## BEGIN Passage

On 2007-12-21, Louis Martin <louismartinbis at yahoo.fr>
wrote:> Hi,
>
> I am running the following loop, but it takes hours to run as n is big. Is
there any way "apply" can be used? Thanks.
> ### Start
> nclass <- dim(data)[[2]] - 1
> z <- matrix(0, ncol = nclass, nrow = nclass)
> n <- dim(data)[[1]]
> x <- c(1:nclass)
> # loop starts
> for(loop in 1:n) { # looping over rows in data
> r <- data[loop, 1:nclass] # vector of length(nclass)
> classified <- x[r == max(r)] # index of rows == max(r)
>
> truth <- data[loop, nclass + 1] # next column, single value
> z[classified, truth] <- z[classified, truth] + 1 # increment
> the values of
> }
> # loop ends
>
Off the top, data is a bad choice for your dataframe, as it conflicts
with a standard function. Also, including some actual data would make
this easier to work with. I think you're using dim(data)[[1]] to get
the number of rows of data? That can be more clearly expressed as
nrow(data), and dim(data)[[2]] == ncol(data).
Anyways, this might be helpful:
add.mat <- apply(data[,1:nclass], MAR = 1, FUN = function(x)
ifelse(x == max(x), 1, 0))
for(i in 1:n)
z[ , data[i, ncol(data)]] <- z[ , data[i, ncol(data)]] + add.mat[,i]
There's still a loop, but it might not be needed depending on what
values 'truth' holds. Most of the calculations are shifted into the
apply() call, so the one line loop should run at least a little faster
than what you started with.
HTH,
Tyler

## END Passage
## BEGIN Dataset

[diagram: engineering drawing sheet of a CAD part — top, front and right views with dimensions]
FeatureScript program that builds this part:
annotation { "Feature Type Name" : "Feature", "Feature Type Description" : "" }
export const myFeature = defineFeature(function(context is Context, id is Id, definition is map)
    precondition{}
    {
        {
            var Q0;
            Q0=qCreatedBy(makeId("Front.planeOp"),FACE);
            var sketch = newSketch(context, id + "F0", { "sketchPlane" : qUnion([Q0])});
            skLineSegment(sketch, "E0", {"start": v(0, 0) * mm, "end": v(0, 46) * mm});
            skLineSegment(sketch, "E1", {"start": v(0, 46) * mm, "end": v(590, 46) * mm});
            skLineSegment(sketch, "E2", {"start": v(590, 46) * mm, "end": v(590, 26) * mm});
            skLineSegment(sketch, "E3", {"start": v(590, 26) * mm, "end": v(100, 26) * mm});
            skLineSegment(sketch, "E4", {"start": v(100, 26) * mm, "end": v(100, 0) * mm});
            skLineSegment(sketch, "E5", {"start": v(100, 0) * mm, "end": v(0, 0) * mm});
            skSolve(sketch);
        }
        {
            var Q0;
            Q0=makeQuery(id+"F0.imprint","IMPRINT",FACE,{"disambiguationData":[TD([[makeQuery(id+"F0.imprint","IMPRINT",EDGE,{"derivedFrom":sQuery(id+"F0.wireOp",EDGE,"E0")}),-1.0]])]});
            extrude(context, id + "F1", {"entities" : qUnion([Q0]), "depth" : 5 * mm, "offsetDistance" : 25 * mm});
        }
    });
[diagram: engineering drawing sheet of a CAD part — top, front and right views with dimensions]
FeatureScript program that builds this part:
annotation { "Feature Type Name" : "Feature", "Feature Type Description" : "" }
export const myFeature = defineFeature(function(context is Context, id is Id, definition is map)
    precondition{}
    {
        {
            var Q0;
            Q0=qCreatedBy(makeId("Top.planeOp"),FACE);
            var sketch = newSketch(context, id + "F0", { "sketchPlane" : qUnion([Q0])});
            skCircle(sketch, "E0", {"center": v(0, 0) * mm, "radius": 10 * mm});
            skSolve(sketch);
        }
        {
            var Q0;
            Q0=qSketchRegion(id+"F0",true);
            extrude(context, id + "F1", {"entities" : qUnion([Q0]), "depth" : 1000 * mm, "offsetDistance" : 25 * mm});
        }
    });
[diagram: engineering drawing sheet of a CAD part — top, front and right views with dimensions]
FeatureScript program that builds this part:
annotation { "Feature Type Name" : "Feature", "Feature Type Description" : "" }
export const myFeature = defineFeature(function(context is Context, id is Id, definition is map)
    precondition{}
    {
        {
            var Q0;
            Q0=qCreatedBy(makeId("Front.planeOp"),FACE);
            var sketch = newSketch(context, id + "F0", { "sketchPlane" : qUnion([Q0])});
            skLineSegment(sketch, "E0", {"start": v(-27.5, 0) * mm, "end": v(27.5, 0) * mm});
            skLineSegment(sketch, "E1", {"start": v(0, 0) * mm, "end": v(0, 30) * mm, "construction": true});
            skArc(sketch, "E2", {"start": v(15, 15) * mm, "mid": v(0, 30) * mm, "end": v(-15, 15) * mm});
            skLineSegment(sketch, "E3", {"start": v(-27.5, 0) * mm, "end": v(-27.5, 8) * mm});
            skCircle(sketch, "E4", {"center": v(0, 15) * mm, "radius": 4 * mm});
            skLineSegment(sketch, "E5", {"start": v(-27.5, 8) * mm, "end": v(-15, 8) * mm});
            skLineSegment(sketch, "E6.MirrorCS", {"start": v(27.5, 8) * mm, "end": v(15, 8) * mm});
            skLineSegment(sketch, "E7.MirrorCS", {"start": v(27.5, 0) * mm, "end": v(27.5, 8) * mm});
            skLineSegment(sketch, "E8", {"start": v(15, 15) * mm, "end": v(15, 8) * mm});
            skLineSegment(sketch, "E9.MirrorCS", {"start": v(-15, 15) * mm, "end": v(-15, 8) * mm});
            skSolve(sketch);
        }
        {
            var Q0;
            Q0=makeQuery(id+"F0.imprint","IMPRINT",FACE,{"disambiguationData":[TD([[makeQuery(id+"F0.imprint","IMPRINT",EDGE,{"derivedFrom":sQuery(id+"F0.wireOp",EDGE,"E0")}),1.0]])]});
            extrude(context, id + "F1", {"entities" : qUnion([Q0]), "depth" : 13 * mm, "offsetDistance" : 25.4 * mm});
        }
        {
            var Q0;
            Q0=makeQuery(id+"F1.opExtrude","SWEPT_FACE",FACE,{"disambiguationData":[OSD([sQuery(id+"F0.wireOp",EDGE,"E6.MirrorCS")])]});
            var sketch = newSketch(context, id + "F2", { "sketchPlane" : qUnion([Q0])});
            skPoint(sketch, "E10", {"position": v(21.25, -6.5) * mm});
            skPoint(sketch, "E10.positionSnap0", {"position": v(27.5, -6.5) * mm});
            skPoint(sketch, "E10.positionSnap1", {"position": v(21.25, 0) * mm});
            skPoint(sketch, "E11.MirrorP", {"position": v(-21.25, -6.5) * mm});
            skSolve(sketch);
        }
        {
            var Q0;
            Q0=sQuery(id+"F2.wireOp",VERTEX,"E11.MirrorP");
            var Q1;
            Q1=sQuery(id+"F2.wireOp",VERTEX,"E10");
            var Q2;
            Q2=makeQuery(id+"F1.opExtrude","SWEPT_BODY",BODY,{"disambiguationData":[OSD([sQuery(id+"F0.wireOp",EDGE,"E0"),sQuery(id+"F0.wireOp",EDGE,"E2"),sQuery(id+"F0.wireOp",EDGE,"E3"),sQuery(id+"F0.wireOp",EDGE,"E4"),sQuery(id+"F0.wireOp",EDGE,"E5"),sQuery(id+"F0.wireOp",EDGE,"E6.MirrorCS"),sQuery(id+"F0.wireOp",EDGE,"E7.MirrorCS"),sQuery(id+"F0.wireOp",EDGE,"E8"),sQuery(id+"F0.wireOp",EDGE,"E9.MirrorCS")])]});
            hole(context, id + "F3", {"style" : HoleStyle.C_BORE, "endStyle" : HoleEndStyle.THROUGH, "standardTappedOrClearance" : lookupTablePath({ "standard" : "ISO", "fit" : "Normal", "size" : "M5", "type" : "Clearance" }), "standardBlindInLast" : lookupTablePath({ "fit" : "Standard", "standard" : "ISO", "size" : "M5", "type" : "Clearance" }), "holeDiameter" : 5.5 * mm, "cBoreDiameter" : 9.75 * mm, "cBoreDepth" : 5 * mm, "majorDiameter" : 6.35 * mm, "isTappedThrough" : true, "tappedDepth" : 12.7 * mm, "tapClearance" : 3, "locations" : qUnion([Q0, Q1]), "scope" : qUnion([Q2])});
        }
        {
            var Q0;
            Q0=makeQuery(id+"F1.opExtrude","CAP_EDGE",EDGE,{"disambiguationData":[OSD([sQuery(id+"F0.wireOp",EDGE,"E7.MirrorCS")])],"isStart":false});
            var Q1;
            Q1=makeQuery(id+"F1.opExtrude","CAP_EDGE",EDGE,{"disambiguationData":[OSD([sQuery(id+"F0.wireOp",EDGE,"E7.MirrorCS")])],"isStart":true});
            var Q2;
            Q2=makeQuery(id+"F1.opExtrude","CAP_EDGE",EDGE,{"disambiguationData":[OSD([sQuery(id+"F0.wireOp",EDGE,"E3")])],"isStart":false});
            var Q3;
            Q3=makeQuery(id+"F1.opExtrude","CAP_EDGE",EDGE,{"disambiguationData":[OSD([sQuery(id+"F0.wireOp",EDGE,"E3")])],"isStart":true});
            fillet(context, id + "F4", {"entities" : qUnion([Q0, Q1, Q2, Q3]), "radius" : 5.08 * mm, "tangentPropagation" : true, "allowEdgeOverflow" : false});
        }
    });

## END Dataset

**Things to do**:
1. In the forum thread, list every variable assigned in the code between "# Start" and "# loop starts".
2. According to the reply in the forum thread, why should the suggested one-line loop run faster than the original code?

**Responses by task**:
1. nclass, z, n, x

2. Most of the calculations move into the apply() call, so the loop that remains has only one line. For that reason it should run at least a little faster than the original.